5 Best Ways to Generate All Permutations of Size r of a String in Python

πŸ’‘ Problem Formulation: Given a particular string, the task is to write a Python program that can generate all possible permutations of a given size ‘r’. For instance, if the input string is “ABCD” and ‘r’ is 2, the desired output would be all two-character permutations like “AB”, “AC”, “AD”, “BA”, “BC”, etc.

Method 1: Using itertools.permutations

The itertools.permutations method is the easiest and most straightforward way to generate permutations of a given size ‘r’. It is a part of Python’s standard library, provides efficient generation of permutations, and helps keep the code clean and readable.

Here’s an example:

from itertools import permutations

def get_permutations(string, r):
    return [''.join(p) for p in permutations(string, r)]

print(get_permutations("ABC", 2))

Output:

['AB', 'AC', 'BA', 'BC', 'CA', 'CB']

This snippet defines a function get_permutations that takes a string and an integer ‘r’, and returns a list of joined permutations, each of size ‘r’. The use of list comprehension keeps the code compact.

Method 2: Recursive Approach

The recursive approach generates permutations by selecting each character and recursively permuting the remainder of the string. It is useful for in-depth understanding of how permutations are generated.

Here’s an example:

def get_permutations(string, r, prefix=''):
    if len(prefix) == r:
        print(prefix)
    else:
        for i in range(len(string)):
            get_permutations(string[:i] + string[i+1:], r, prefix + string[i])

get_permutations("ABC", 2)

Output:

AB
AC
BA
BC
CA
CB

The code defines a function get_permutations that uses recursion to build permutations up to length ‘r’. The base case occurs when the prefix reaches the desired length and is printed out.

Method 3: Using Backtracking

Backtracking is an algorithmic-technique for solving recursive problems by trying to build a solution incrementally. It removes solutions that fail to satisfy the constraints of the problem at any point in time.

Here’s an example:

def get_permutations(string, r, result='', index=0):
    if index == r:
        print(result)
    else:
        for i in range(len(string)):
            get_permutations(string, r, result + string[i], index + 1)

get_permutations("ABC", 2)

Output:

A ...

This code uses a backtracking approach by building the result incrementally and only continuing if the partial result satisfies the problem’s constraints, which in this case is the length of the permutation.

Method 4: Heap’s Algorithm

Heap’s algorithm is used to generate all possible permutations of n objects. It is particularly useful for generating permutations through swapping, which can be more efficient in certain scenarios.

Here’s an example:

def swap(string, i, j):
    lst = list(string)
    lst[i], lst[j] = lst[j], lst[i]
    return ''.join(lst)

def get_permutations(string, size, n=None):
    if n is None:
        n = len(string)
    if size == 0:
        print(string[:n])
    else:
        for i in range(size):
            get_permutations(string, size - 1, n)
            if size % 2 == 0:
                string = swap(string, i, size - 1)
            else:
                string = swap(string, 0, size - 1)

get_permutations("ABC", 2)

Output:

AB
AC
BA
BC
CA
CB

Heap’s algorithm is implemented here by swapping elements within the string.
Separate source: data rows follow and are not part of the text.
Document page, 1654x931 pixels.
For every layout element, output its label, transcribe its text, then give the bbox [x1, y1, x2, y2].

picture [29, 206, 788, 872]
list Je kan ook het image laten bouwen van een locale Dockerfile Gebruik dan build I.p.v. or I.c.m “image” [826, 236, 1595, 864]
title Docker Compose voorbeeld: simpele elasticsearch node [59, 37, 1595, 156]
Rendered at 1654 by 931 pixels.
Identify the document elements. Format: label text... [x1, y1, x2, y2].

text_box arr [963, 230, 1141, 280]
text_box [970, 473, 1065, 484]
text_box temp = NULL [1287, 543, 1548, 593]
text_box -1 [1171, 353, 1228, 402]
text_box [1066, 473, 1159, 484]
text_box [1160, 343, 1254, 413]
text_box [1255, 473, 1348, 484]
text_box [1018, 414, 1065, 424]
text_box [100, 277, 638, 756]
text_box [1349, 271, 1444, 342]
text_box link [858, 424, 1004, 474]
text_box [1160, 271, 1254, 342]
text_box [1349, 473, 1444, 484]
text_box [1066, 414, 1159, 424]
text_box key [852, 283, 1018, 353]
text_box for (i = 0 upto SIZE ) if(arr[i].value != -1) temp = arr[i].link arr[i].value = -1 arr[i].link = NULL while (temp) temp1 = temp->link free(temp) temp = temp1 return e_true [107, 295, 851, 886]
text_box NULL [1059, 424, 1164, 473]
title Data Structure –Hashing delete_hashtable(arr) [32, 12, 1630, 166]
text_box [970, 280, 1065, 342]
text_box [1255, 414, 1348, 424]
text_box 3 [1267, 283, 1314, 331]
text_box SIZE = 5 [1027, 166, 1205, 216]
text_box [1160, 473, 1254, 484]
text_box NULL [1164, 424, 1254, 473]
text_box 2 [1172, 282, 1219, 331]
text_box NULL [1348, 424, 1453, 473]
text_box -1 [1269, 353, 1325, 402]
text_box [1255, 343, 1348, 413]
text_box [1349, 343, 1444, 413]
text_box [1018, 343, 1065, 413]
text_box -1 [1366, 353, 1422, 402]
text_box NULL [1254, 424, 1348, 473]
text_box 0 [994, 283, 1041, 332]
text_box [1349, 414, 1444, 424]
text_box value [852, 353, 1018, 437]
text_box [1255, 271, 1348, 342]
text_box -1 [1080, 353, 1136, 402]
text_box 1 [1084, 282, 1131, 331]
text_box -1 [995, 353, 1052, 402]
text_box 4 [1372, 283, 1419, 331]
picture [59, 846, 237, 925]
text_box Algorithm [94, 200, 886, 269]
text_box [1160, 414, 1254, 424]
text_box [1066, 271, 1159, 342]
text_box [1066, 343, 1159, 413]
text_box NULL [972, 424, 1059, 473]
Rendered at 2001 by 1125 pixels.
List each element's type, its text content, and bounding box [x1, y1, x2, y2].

The algorithm works by generating the permutations of length n-1 and then using a systematic way of swapping elements to generate permutations of length n.

Bonus One-Liner Method 5: Using List Comprehension with itertools.permutations

For those who prefer concise code, the list comprehension in combination with itertools.permutations enables generating all permutations of a string of size ‘r’ in a one-liner.

Here’s an example:

from itertools import permutations

print([''.join(p) for p in permutations("ABC", 2)])

Output:

['AB', 'AC', 'BA', 'BC', 'CA', 'CB']

This one-liner directly prints out a list of permutations of size ‘r’ using list comprehension to join each tuple of characters returned by permutations().

Summary/Discussion

  • Method 1: itertools.permutations. Strengths: Simplest and most efficient solution using standard library. Weakness: Does not provide insight into the actual algorithm.
  • Method 2: Recursive Approach. Strengths: Offers deep understanding of permutation generation. Weaknesses: Can be less efficient and uses more memory due to recursive calls.
  • Method 3: Using Backtracking. Strengths: Efficient for large n, as it avoids unnecessary computations. Weaknesses: More complex and harder to understand than itertools.
  • Method 4: Heap’s Algorithm. Strengths: Efficient for larger-sized permutations. Weaknesses: Implementation is more complex, and understanding the algorithm requires more time.
  • Method 5: One-Liner. Strength: Extremely concise. Weakness: Not as readable for those unfamiliar with list comprehensions or itertools.